═══ Data to examine

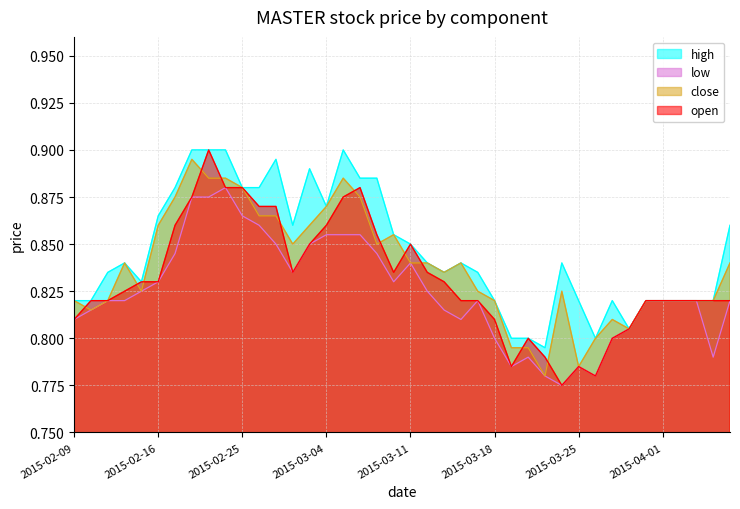

At which category is the sum across all series the highest?

2015-02-23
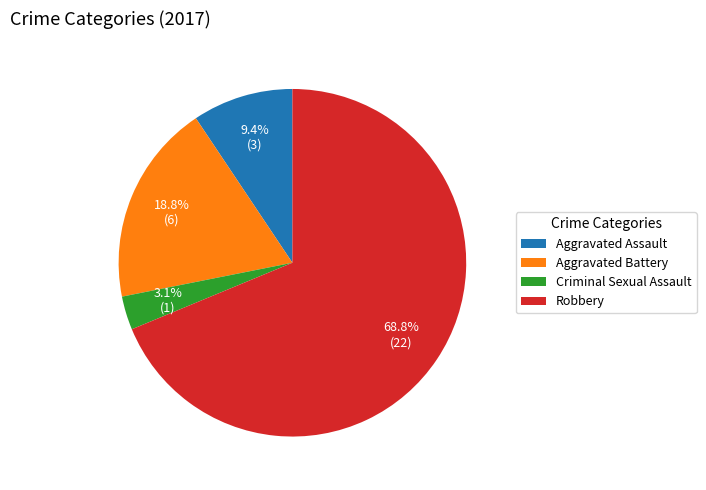

Is there a majority slice in this chart?

Yes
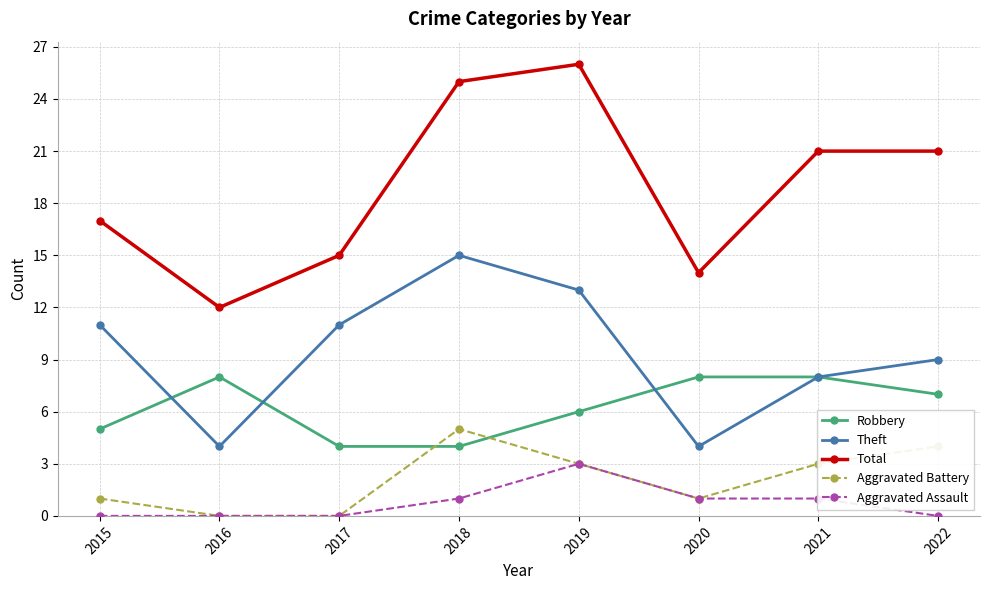

True or false: Total has more than 2 interior local peaks.

False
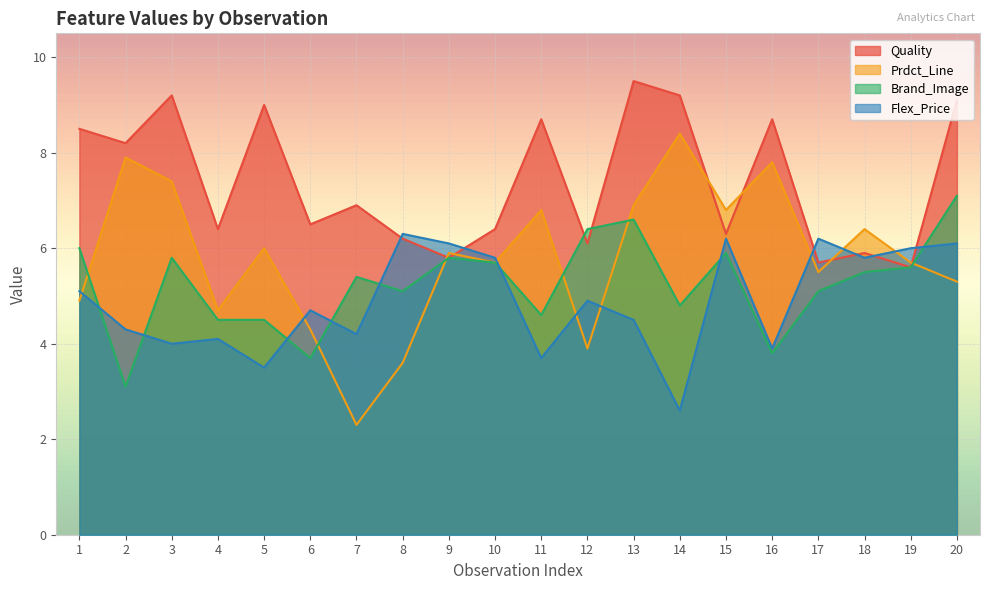

Which has a higher value, 18 or 8?

8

══════

_To do_
List each line above that contains the string "chart".

_Result below_
Is there a majority slice in this chart?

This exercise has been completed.